The East Midlands Salon is taking a summer break but will be back in the autumn with a whole new programme. We begin with a special event in September:
Wednesday 28 September – What is the role of a Salon in the 21st Century?
Speakers will include Simon Belt (convenor of the Manchester Salon) on salon organisation and Dennis Hayes on the origins of the Salon – from his talk on ‘Sex and the Salon’. This is an informal discussion for supporter of the Salons and is by invitation only. If you would like to attend please email the Salon.

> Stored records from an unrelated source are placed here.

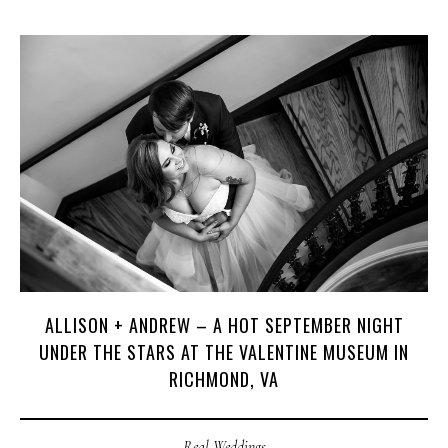
ALLISON + ANDREW – A HOT SEPTEMBER NIGHT
UNDER THE STARS AT THE VALENTINE MUSEUM IN
RICHMOND, VA
Real Weddings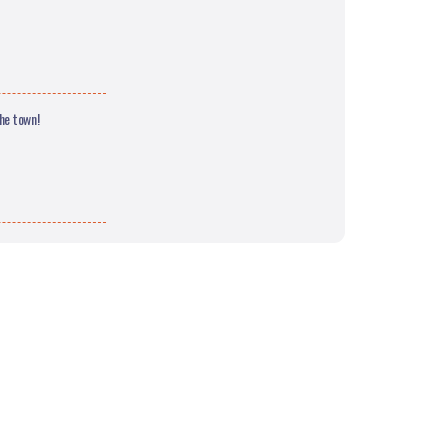
the town!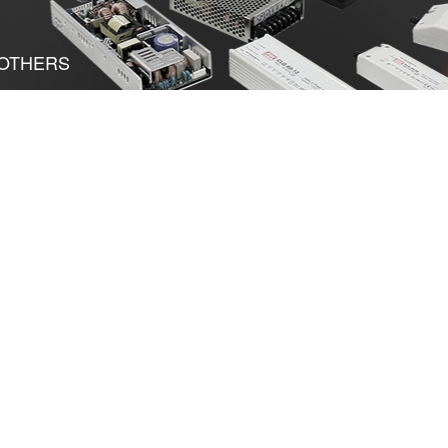
OTHERS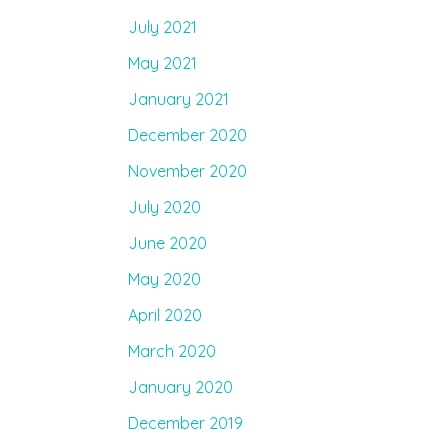
July 2021
May 2021
January 2021
December 2020
November 2020
July 2020
June 2020
May 2020
April 2020
March 2020
January 2020
December 2019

And in October we have our Battle of Ideas Satellite event:
Tuesday 18 October 2016 at 6.30 PM in the Hallmark Midland Hotel, Derby – Knowledge versus Skills: the great education debate 2016
Speakers at this ‘round table’ include the distinguished sociologist of education, Professor Michael Young and Katie Ivens, Director of the education charity Real Action.
Tuesday 8 November at 7 PM will be a post-Battle of Ideas satellite, sponsored by Academics For Academic Freedom- The future for free speech – will tackling ‘radicalisation’ mean the death of debate?
Speakers include, Abdullah Muhammed (Chaplain, University of Derby), Dr Roba Al-Ghabra (Solicitor with civil liberties lawyers Birnberg Peirce).